**** Excerpted records

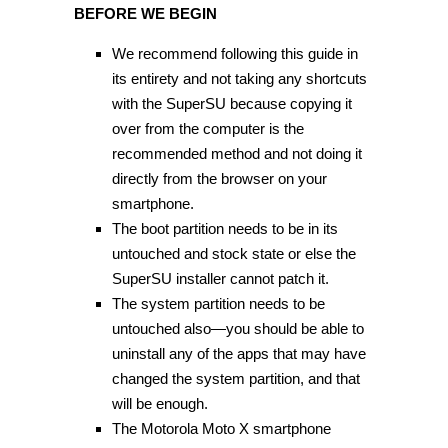
BEFORE WE BEGIN
We recommend following this guide in
its entirety and not taking any shortcuts
with the SuperSU because copying it
over from the computer is the
recommended method and not doing it
directly from the browser on your
smartphone.
The boot partition needs to be in its
untouched and stock state or else the
SuperSU installer cannot patch it.
The system partition needs to be
untouched also—you should be able to
uninstall any of the apps that may have
changed the system partition, and that
will be enough.
The Motorola Moto X smartphone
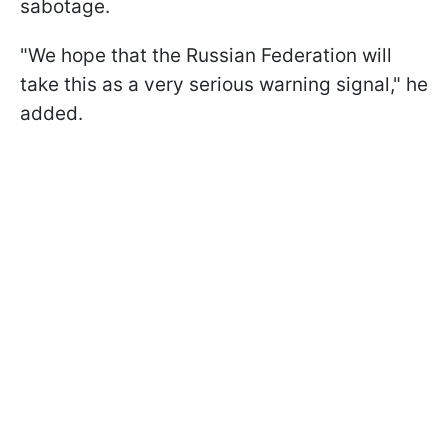
sabotage.
"We hope that the Russian Federation will
take this as a very serious warning signal," he
added.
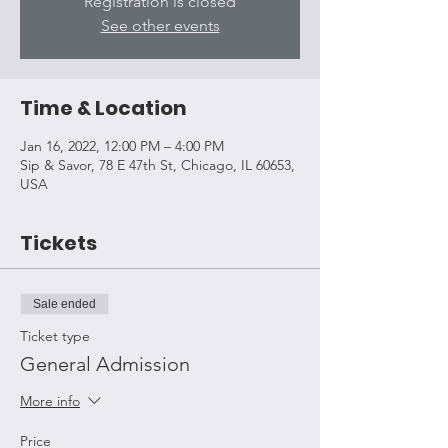
Registration is closed
See other events
Time & Location
Jan 16, 2022, 12:00 PM – 4:00 PM
Sip & Savor, 78 E 47th St, Chicago, IL 60653,
USA
Tickets
Sale ended
Ticket type
General Admission
More info
Price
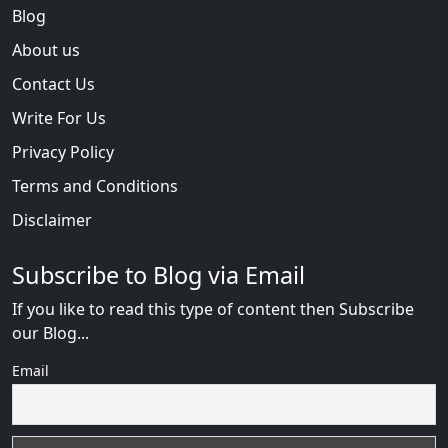
Blog
About us
Contact Us
Write For Us
Privacy Policy
Terms and Conditions
Disclaimer
Subscribe to Blog via Email
If you like to read this type of content then Subscribe
our Blog...
Email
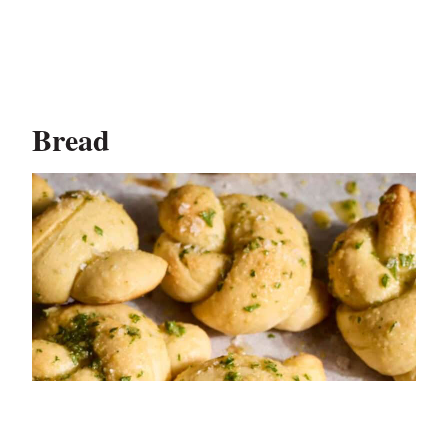
Bread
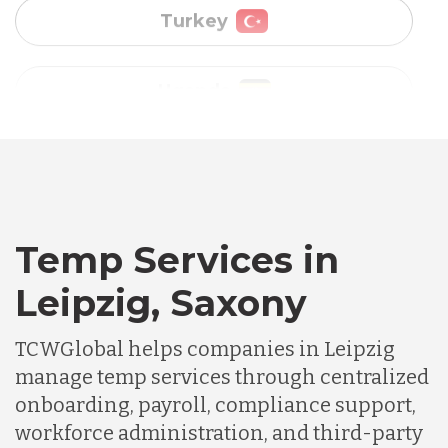
Vietnam
Australia
Bangladesh
Canada
Temp Services in
Leipzig, Saxony
Chile
TCWGlobal helps companies in Leipzig
manage temp services through centralized
Germany
onboarding, payroll, compliance support,
workforce administration, and third-party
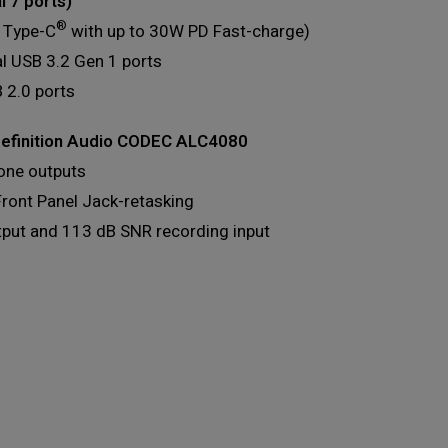
l 7 ports)
®
 Type-C
with up to 30W PD Fast-charge)
al USB 3.2 Gen 1 ports
 2.0 ports
efinition Audio CODEC ALC4080
one outputs
Front Panel Jack-retasking
tput and 113 dB SNR recording input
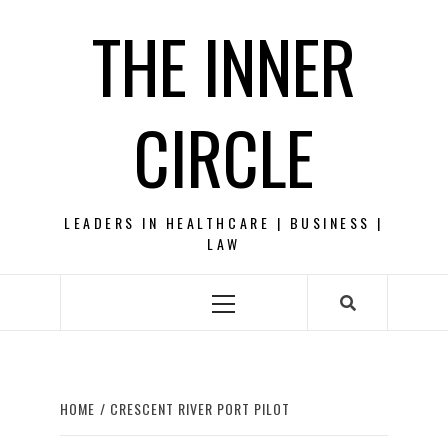
Skip
THE INNER
to
content
CIRCLE
LEADERS IN HEALTHCARE | BUSINESS |
LAW
Primary
Menu
HOME
CRESCENT RIVER PORT PILOT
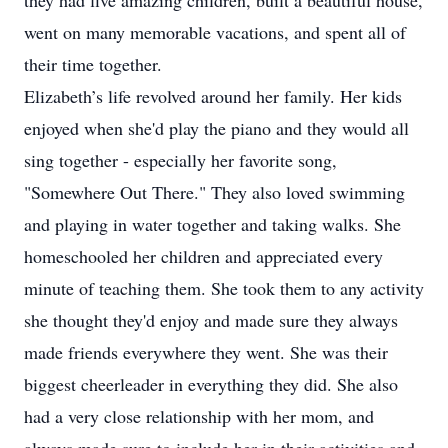
they had five amazing children, built a beautiful house,
went on many memorable vacations, and spent all of
their time together.
Elizabeth’s life revolved around her family. Her kids
enjoyed when she'd play the piano and they would all
sing together - especially her favorite song,
"Somewhere Out There." They also loved swimming
and playing in water together and taking walks. She
homeschooled her children and appreciated every
minute of teaching them. She took them to any activity
she thought they'd enjoy and made sure they always
made friends everywhere they went. She was their
biggest cheerleader in everything they did. She also
had a very close relationship with her mom, and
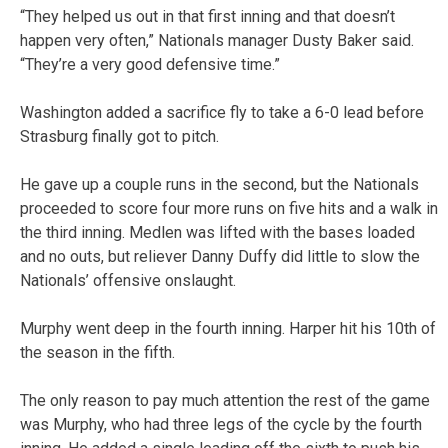
“They helped us out in that first inning and that doesn’t
happen very often,” Nationals manager Dusty Baker said.
“They’re a very good defensive time.”
Washington added a sacrifice fly to take a 6-0 lead before
Strasburg finally got to pitch.
He gave up a couple runs in the second, but the Nationals
proceeded to score four more runs on five hits and a walk in
the third inning. Medlen was lifted with the bases loaded
and no outs, but reliever Danny Duffy did little to slow the
Nationals’ offensive onslaught.
Murphy went deep in the fourth inning. Harper hit his 10th of
the season in the fifth.
The only reason to pay much attention the rest of the game
was Murphy, who had three legs of the cycle by the fourth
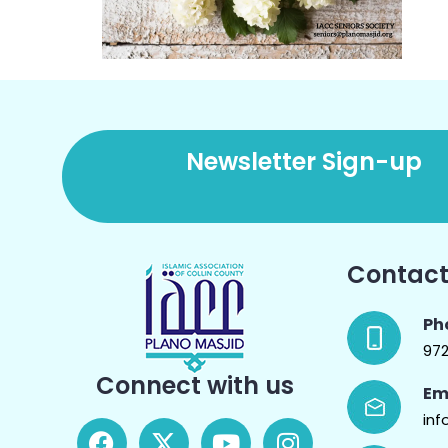
Newsletter Sign-up
Contact
Ph
97
Connect with us
Em
inf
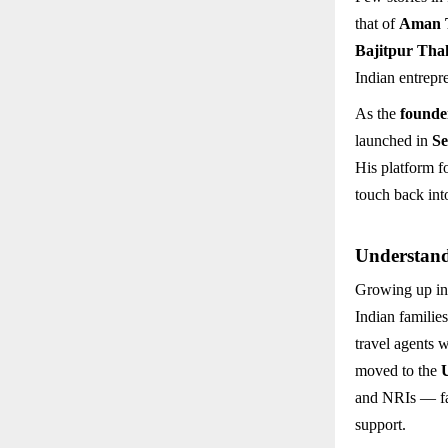
that of
Aman 
Bajitpur Tha
Indian entrepr
As the
founde
launched in
Se
His platform 
touch back into
Understand
Growing up in
Indian familie
travel agents 
moved to the
and NRIs — fac
support.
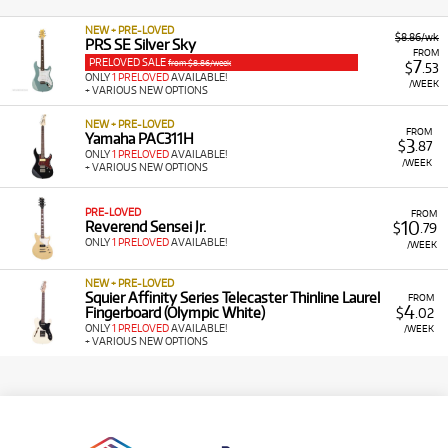
NEW + PRE-LOVED
$8.86/wk
PRS SE Silver Sky
FROM
PRELOVED SALE
7
from $8.86/week
$
.53
ONLY
1 PRELOVED
AVAILABLE!
/WEEK
+ VARIOUS NEW OPTIONS
NEW + PRE-LOVED
FROM
Yamaha PAC311H
3
$
.87
ONLY
1 PRELOVED
AVAILABLE!
/WEEK
+ VARIOUS NEW OPTIONS
PRE-LOVED
FROM
10
Reverend Sensei Jr.
$
.79
ONLY
1 PRELOVED
AVAILABLE!
/WEEK
NEW + PRE-LOVED
Squier Affinity Series Telecaster Thinline Laurel
FROM
4
Fingerboard (Olympic White)
$
.02
ONLY
1 PRELOVED
AVAILABLE!
/WEEK
+ VARIOUS NEW OPTIONS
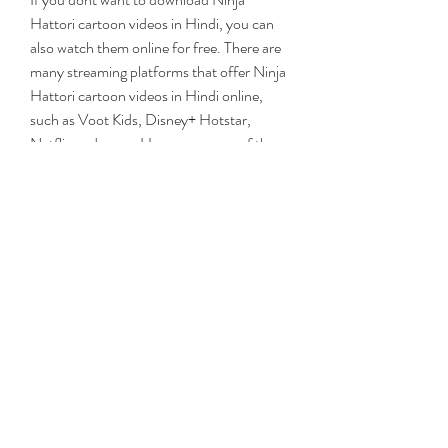
Hattori cartoon videos in Hindi, you can 
also watch them online for free. There are 
many streaming platforms that offer Ninja 
Hattori cartoon videos in Hindi online, 
such as Voot Kids, Disney+ Hotstar, 
Netflix and more. However, some of these 
platforms may require a subscription or 
registration to access their content.
One of the best and free platforms to 
watch Ninja Hattori cartoon videos in 
Hindi online is Internet Archive. Internet 
Archive is a non-profit digital library that 
preserves and provides access to millions 
of books, movies, music, software and 
more. You can find many Ninja Hattori 
cartoon videos in Hindi on Internet 
Archive by searching for keywords like 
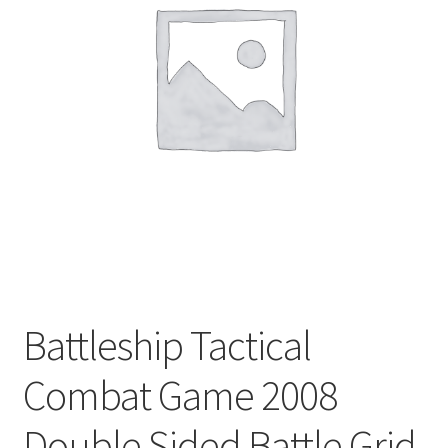
Privacy Policy
Shop
Battleship Tactical
Combat Game 2008
Double Sided Battle Grid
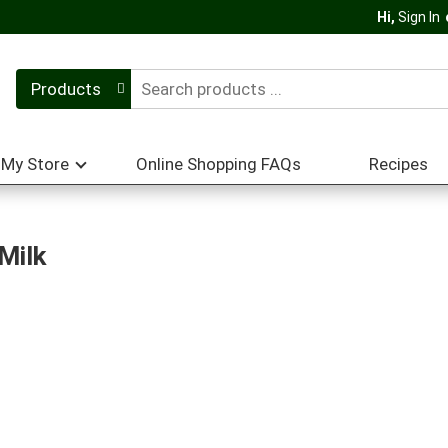
Hi,
Sign In
Products
My Store
Online Shopping FAQs
Recipes
Milk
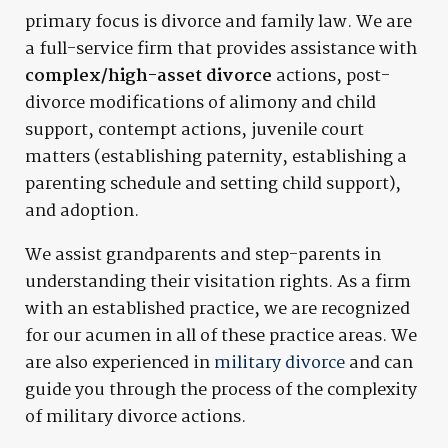
primary focus is divorce and family law. We are
a full-service firm that provides assistance with
complex/high-asset divorce
actions, post-
divorce modifications of alimony and child
support, contempt actions, juvenile court
matters (establishing paternity, establishing a
parenting schedule and setting child support),
and adoption.
We assist grandparents and step-parents in
understanding their visitation rights. As a firm
with an established practice, we are recognized
for our acumen in all of these practice areas. We
are also experienced in
military divorce
and can
guide you through the process of the complexity
of military divorce actions.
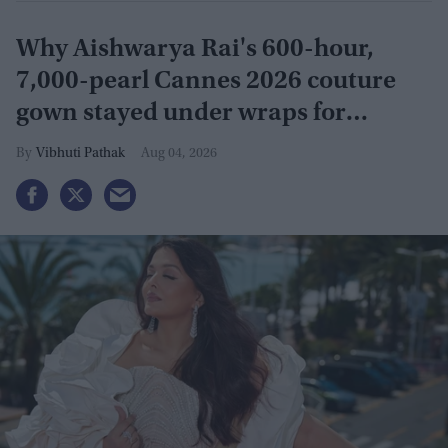
Why Aishwarya Rai's 600-hour,
7,000-pearl Cannes 2026 couture
gown stayed under wraps for
months
Vibhuti Pathak
Aug 04, 2026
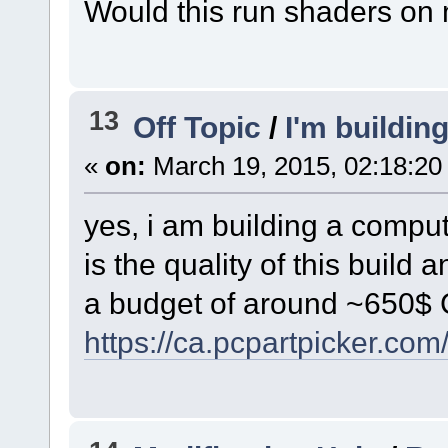
Would this run shaders on
13
Off Topic
/
I'm buildin
«
on:
March 19, 2015, 02:18:20
yes, i am building a comput
is the quality of this build
a budget of around ~650$
https://ca.pcpartpicker.co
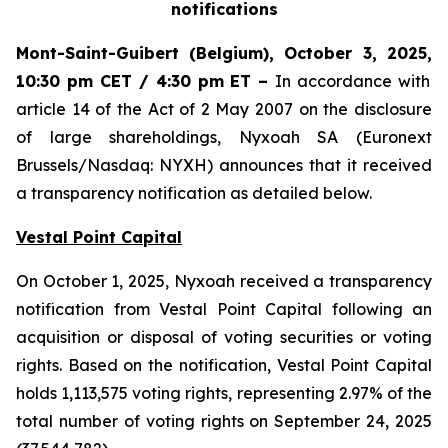
notifications
Mont-Saint-Guibert
(Belgium),
October 3, 2025
,
10:30 pm CET / 4:30 pm ET
–
In accordance with
article 14 of the Act of 2 May 2007 on the disclosure
of large shareholdings, Nyxoah SA (Euronext
Brussels/Nasdaq: NYXH) announces that it received
a transparency notification as detailed below.
Vestal Point Capital
On October 1, 2025, Nyxoah received a transparency
notification from Vestal Point Capital following an
acquisition or disposal of voting securities or voting
rights. Based on the notification, Vestal Point Capital
holds 1,113,575 voting rights, representing 2.97% of the
total number of voting rights on September 24, 2025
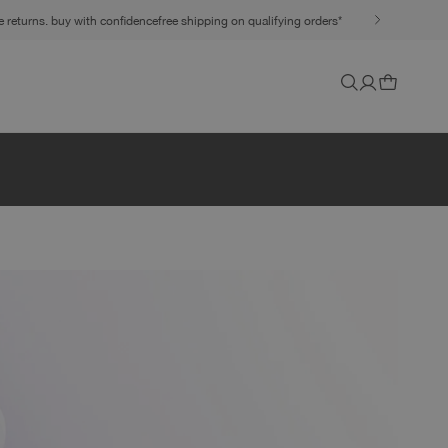
ee returns. buy with confidence
free shipping on qualifying orders*
Cart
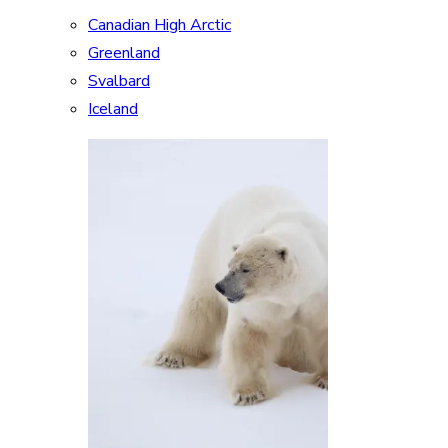
Canadian High Arctic
Greenland
Svalbard
Iceland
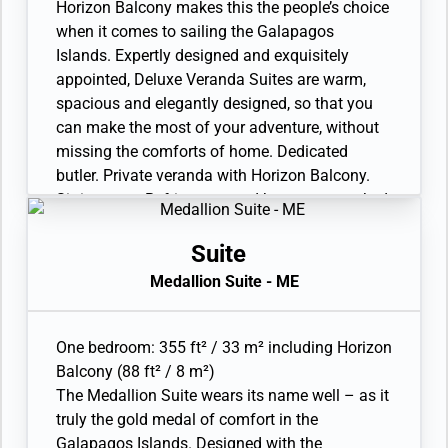
Interactive Media Library. Unlimited Standard
Horizon Balcony makes this the people’s choice
Wifi. 110/220 volt and USB outlets. Direct-dial
when it comes to sailing the Galapagos
telephone(s). Complimentary expedition gear
Islands. Expertly designed and exquisitely
(waterproof backpack, raincoat, and premium
appointed, Deluxe Veranda Suites are warm,
metallic water bottle).
spacious and elegantly designed, so that you
can make the most of your adventure, without
missing the comforts of home. Dedicated
butler. Private veranda with Horizon Balcony.
Sitting area. Refrigerator and bar setup stocked
with your preferences. In-suite freshwater
purification systems and refill stations. Twin
Suite
beds or queen-sized bed. A choice of pillows.
Medallion Suite - ME
Bathroom with large vanity. Ocean-view walk-in
shower. Plush robes and slippers. Eco-friendly
bath amenities. Walk-in wardrobe(s) with
One bedroom: 355 ft² / 33 m² including Horizon
personal safe. Hairdryer. Writing desk. 1 large
Balcony (88 ft² / 8 m²)
flat-screen TV with Interactive Media Library.
The Medallion Suite wears its name well – as it
Unlimited Standard Wifi. 110/220 volt and USB
truly the gold medal of comfort in the
outlets. Direct-dial telephone(s). Complimentary
Galapagos Islands. Designed with the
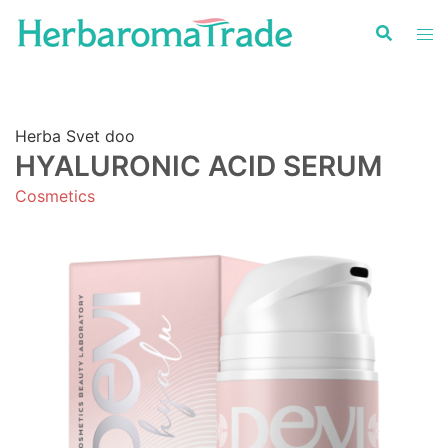
Skip
to
content
Herba Svet doo
HYALURONIC ACID SERUM
Cosmetics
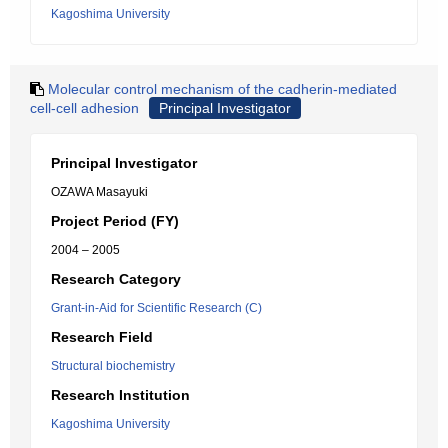
Kagoshima University
Molecular control mechanism of the cadherin-mediated
cell-cell adhesion
Principal Investigator
Principal Investigator
OZAWA Masayuki
Project Period (FY)
2004 – 2005
Research Category
Grant-in-Aid for Scientific Research (C)
Research Field
Structural biochemistry
Research Institution
Kagoshima University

********

- Activity
Gather up every line from the listing above in which the word "received" occurs.

- Solution to the exercise
Brussels/Nasdaq: NYXH) announces that it received
On October 1, 2025, Nyxoah received a transparency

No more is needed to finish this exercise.